In the same breath this year we’ve had Derry Girls, Fleabag, Back to Life, GameFace, Killing Eve, and now – This Way Up. The answer to all my prayers. The best year of my life and it’s only August!

This Way Up is, and I know how dramatic this sounds, the best thing ever. The most accurate and relatable depiction of mental health recovery I’ve ever seen. The rawest, most open and honest portrayal of the insides of many of our brains. And it’s bloody funny.

The show focuses on Aine (Aisling Bea) who we meet leaving a rehabilitation clinic following a ‘teeny little nervous breakdown’, aided by her older sister Shona (Sharon Horgan). The opening scene sets up the dynamic of the sisters: Aine knows what she wants (a kit-kat in a jacuzzi, neither of which were available in the clinic ) and Shona wants to help her, by giving ‘business feedback’ to a worker in the clinic who probably just wants to get on with her day in not the happiest environment. I loved Horgan in Pulling and Catastrophe, and have long been a fan of Bea’s stand up. Seeing them together like this is fantastic – Bea wrote the show, whilst Horgan’s company Merman produced it. It’s also great to see Channel 4 airing an Irish led show following Derry Girls, ensuring that the former wasn’t a novelty.

Comparisons to Fleabag have been made, obviously – wow!

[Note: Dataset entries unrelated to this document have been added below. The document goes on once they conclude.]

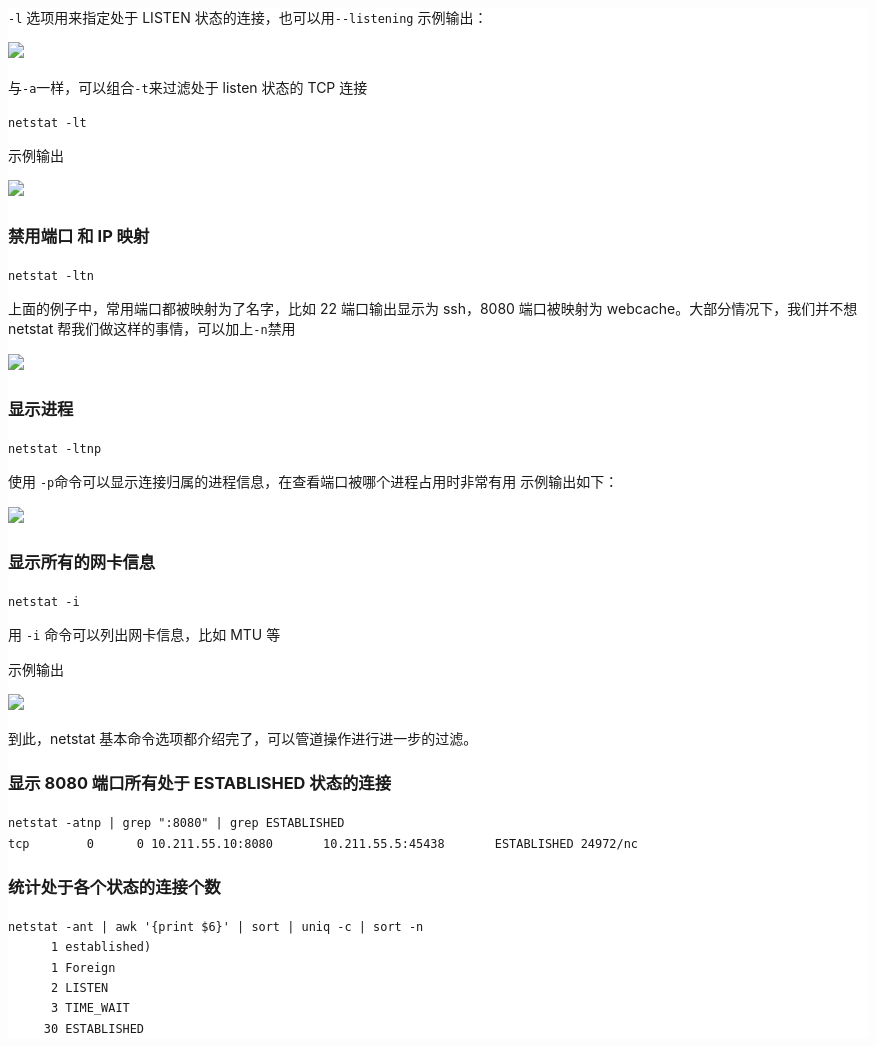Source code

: 
`-l` 选项用来指定处于 LISTEN 状态的连接，也可以用`--listening` 示例输出：

![](https://user-gold-cdn.xitu.io/2019/5/29/16b0418533dc022b)

与`-a`一样，可以组合`-t`来过滤处于 listen 状态的 TCP 连接

    netstat -lt


示例输出

![](https://user-gold-cdn.xitu.io/2019/5/29/16b0418538632d79)

### 禁用端口 和 IP 映射

    netstat -ltn


上面的例子中，常用端口都被映射为了名字，比如 22 端口输出显示为 ssh，8080 端口被映射为 webcache。大部分情况下，我们并不想 netstat 帮我们做这样的事情，可以加上`-n`禁用

![](https://user-gold-cdn.xitu.io/2019/5/29/16b04185f51f091f)

### 显示进程

    netstat -ltnp


使用 `-p`命令可以显示连接归属的进程信息，在查看端口被哪个进程占用时非常有用 示例输出如下：

![](https://user-gold-cdn.xitu.io/2019/5/29/16b04185b89d751d)

### 显示所有的网卡信息

    netstat -i


用 `-i` 命令可以列出网卡信息，比如 MTU 等

示例输出

![](https://user-gold-cdn.xitu.io/2019/5/29/16b041861f153178)

到此，netstat 基本命令选项都介绍完了，可以管道操作进行进一步的过滤。

### 显示 8080 端口所有处于 ESTABLISHED 状态的连接

    netstat -atnp | grep ":8080" | grep ESTABLISHED
    tcp        0      0 10.211.55.10:8080       10.211.55.5:45438       ESTABLISHED 24972/nc


### 统计处于各个状态的连接个数

    netstat -ant | awk '{print $6}' | sort | uniq -c | sort -n
          1 established)
          1 Foreign
          2 LISTEN
          3 TIME_WAIT
         30 ESTABLISHED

A woman! Talking openly about mental health and having sex! – however, and despite my love for Fleabag, one of the endearing and more relatable qualities of This Way Up is that it isn’t ‘posh’ in the way Fleabag veers on being. In one scene, Aine rings up her therapist in an emergency, but only reaches the receptionist, telling them: ‘‘I’ve just shoplifted a smoothie so I’m feeling a bit…actually can I speak to Helen about this not you’. Bea shows the reality of mental health: you can’t always get an appointment straight away, if at all.

Aine works as a TEFL teacher, and within her classroom we see a diverse mix of people trying to learn English. In episode two, Aine takes one Bulgarian student, Victor, to the hospital believing he has been the victim of a racially motivated attack, when in fact a brick fell on him whilst at work. The nuance in the humour as Aine navigates her job and the current social and political climate highlights how a show can play into political correctness in a sensitive way whilst keeping the humour too. The protagonist doesn’t always have to be the best when they’re trying their best.

Anyone who has faced their own mental health crisis will probably know how funny it can be. The dark joke in a quiet room that you know is hilarious but doesn’t quite land because, well, jokes about depression aren’t actually that funny to everyone. Aisling Bea plays on this. Lucy Mangan writing in the Guardian points out that ‘It is a drama (it is only a comedy-drama if you are one of those lucky people who has never experienced the eternal truth and saving grace of real life – that the worse things get, the better the jokes become; you can’t separate them by so much as a hyphen)’. Mangan is quite right, and the label ‘comedy-drama’ perhaps indicates as much as the label ‘female’ does in television, i.e. not a lot.

A scene in the first episode shows Aine going from laughing in the mirror to being crouched on the floor crying, in what looks like a panic attack, within seconds. Perhaps this scene best highlights the ease at with Bea takes the audience from comedy to drama and back again, but always keeping them intermingled and never separated, because it is impossible to take one away from the other.